→ **Directives**:
1: Using the EUR/USD market report, decide whether each statement agrees with it. Give yes or no, plus the words from the report that settle it, quoted exactly.
(a) The EUR/USD pair has fallen for a second day in a row.
(b) The ten-year US Treasury yield climbed to an 11-year high.
(c) The 0.75% Fed rate hike is already priced in.
2: Answer these questions from the EUR/USD market report.
(a) Where did the US Dollar Index stand at the end of the day?
(b) Which ECB official's comments could give the pair immediate direction?
(c) What did US Senators reportedly demand regarding Russian oil?
3: Summarize the EUR/USD market report in two sentences.

September 21, 2022 02:27 AM ET


By: AnalysisWatch


The EUR/USD currency pair remains in retreat for the second consecutive day as risk aversion deepens in the market during the FED day. In addition to market concerns ahead of the Federal Open Market Committee (FOMC) meeting, escalating geopolitical concerns over Russia are also weighing on the major currency pair.


In a much-delayed televised speech, Putin said: "I say to the West, we have many weapons with which we can respond. This is not bluffing. " In addition to direct threats to the West, Putin also mentioned that Russia would take the necessary steps to defend its sovereignty.


The same raises market concerns about further geopolitical tensions between the West and Moscow, which, in turn, are likely to hurt the eurozone the most, given its proximity to Ukraine and Russia's recent sanctions. Meanwhile, headlines suggesting US Senators' demand for secondary sanctions on Russian oil also appear to be challenging the market's appetite for risk.


It is worth noting that risk aversion is driving the US Dollar Index (DXY) towards the one-year high recorded at the beginning of the month, which was up 0.23% to near 110.41 at the end of the day. In doing so, the greenback's index against the six major currencies ignores the recent pullback in US Treasury yields while respecting the Fed's hawkish bets.


However, the ten-year US Treasury yield has fallen from an 11-year high, while its two-year counterpart has fallen from a 15-year high. Risk aversion is also reflected in Western equity futures and Asia-Pacific equities.


Moving on, the ECB's non-monetary meeting announcement and comments from ECB Vice President Luis de Guindos could offer immediate direction to the EUR/USD pair.


However, the main focus will be on how the Fed manages to keep the DXY bulls' hopes alive after the 0.75% rate hike announcement, which is already priced in. In this regard, the Fed's economic forecasts and Fed Chairman Jerome Powell's speech will be key.

→ **Dataset rows**:
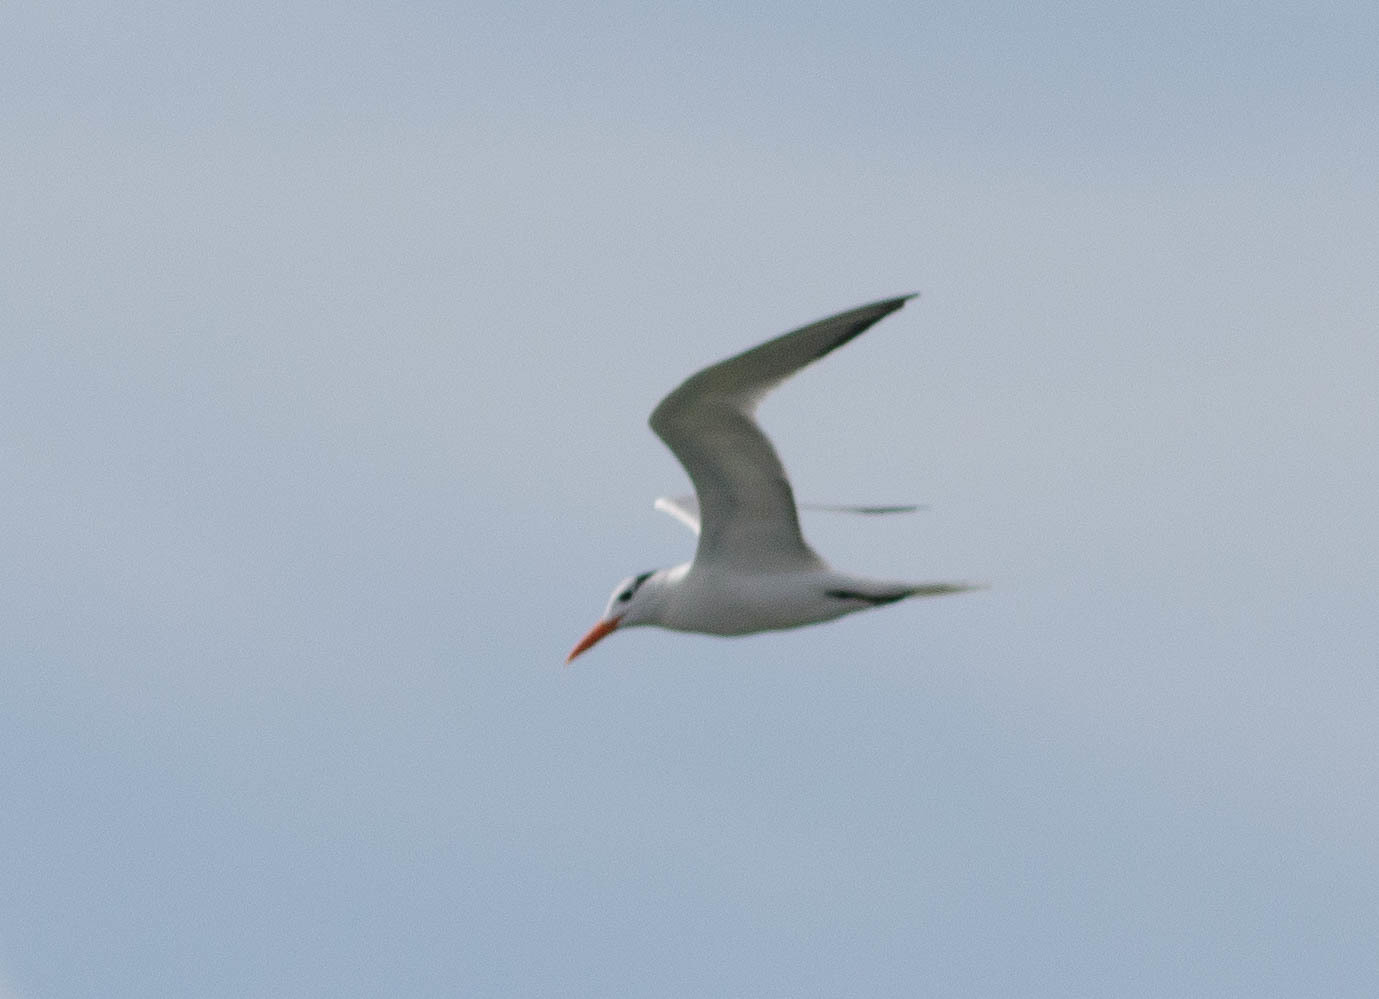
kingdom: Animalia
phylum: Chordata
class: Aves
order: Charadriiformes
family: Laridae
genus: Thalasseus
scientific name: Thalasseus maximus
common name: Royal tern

--

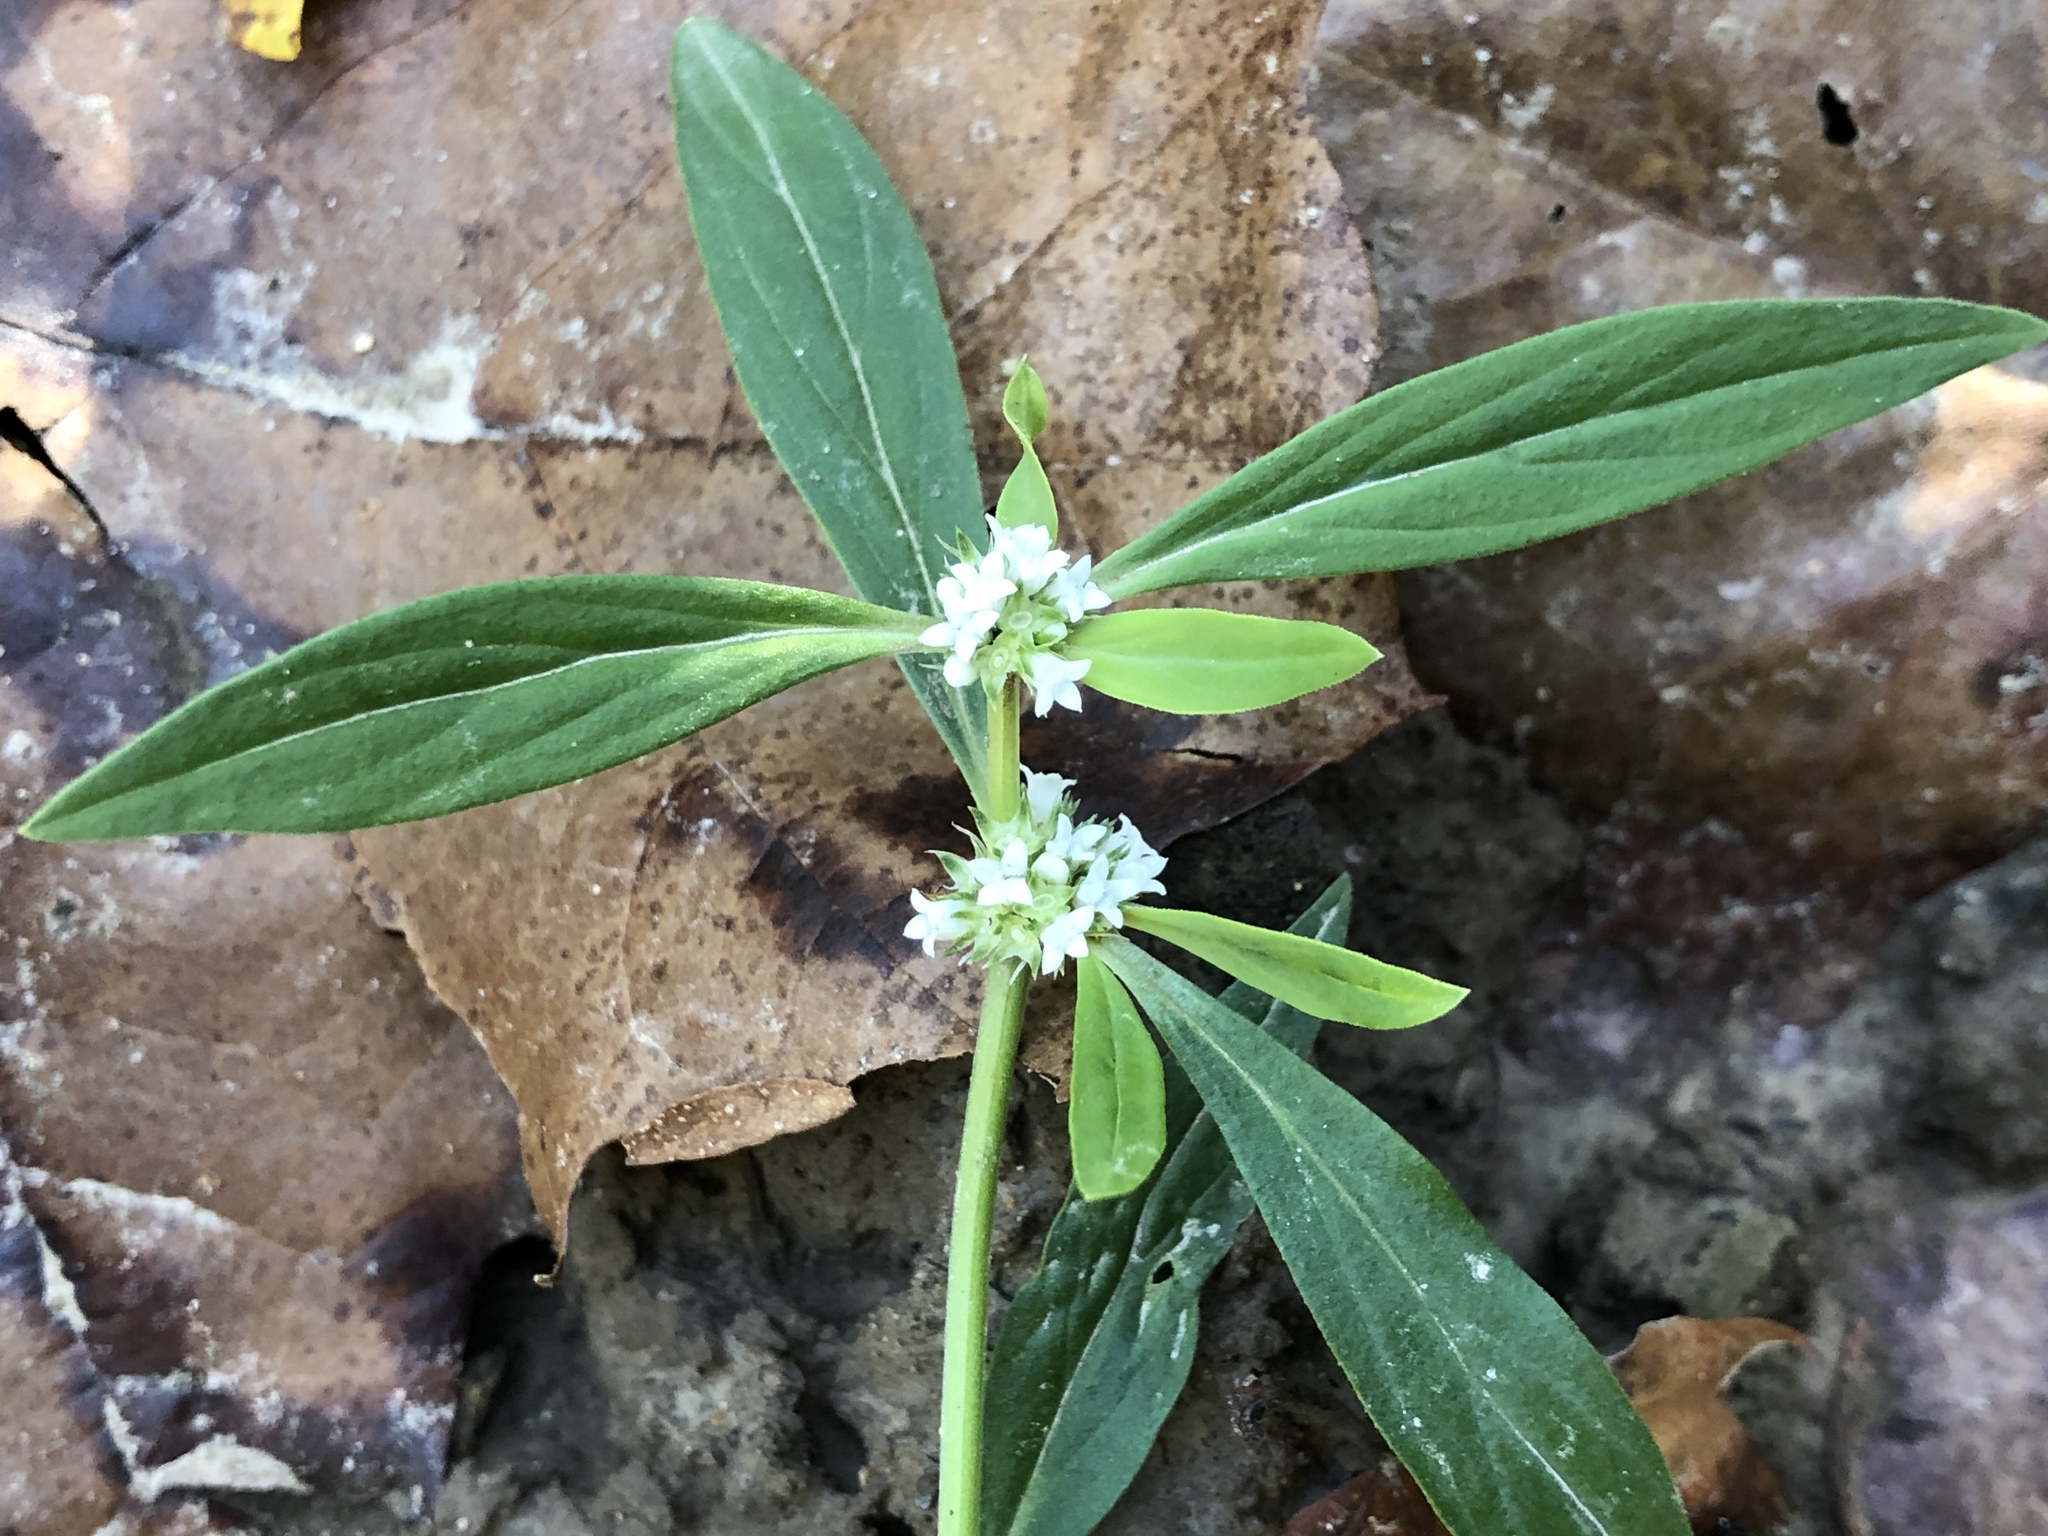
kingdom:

→ **Outputs in order**:
1:
(a) Yes: "remains in retreat for the second consecutive day"
(b) No: "the ten-year US Treasury yield has fallen from an 11-year high"
(c) Yes: "the 0.75% rate hike announcement, which is already priced in"

2:
(a) Up 0.23% to near 110.41.
(b) ECB Vice President Luis de Guindos.
(c) Secondary sanctions on Russian oil.

3: The EUR/USD pair retreated for a second day as risk aversion deepened ahead of the FOMC meeting and amid geopolitical concerns after Putin warned the West of Russia's weapons. Risk aversion also pushed the US Dollar Index toward its one-year high even as US Treasury yields pulled back, and while ECB news could offer immediate direction, the main focus will be the Fed's economic forecasts and Jerome Powell's speech after an already priced-in 0.75% rate hike.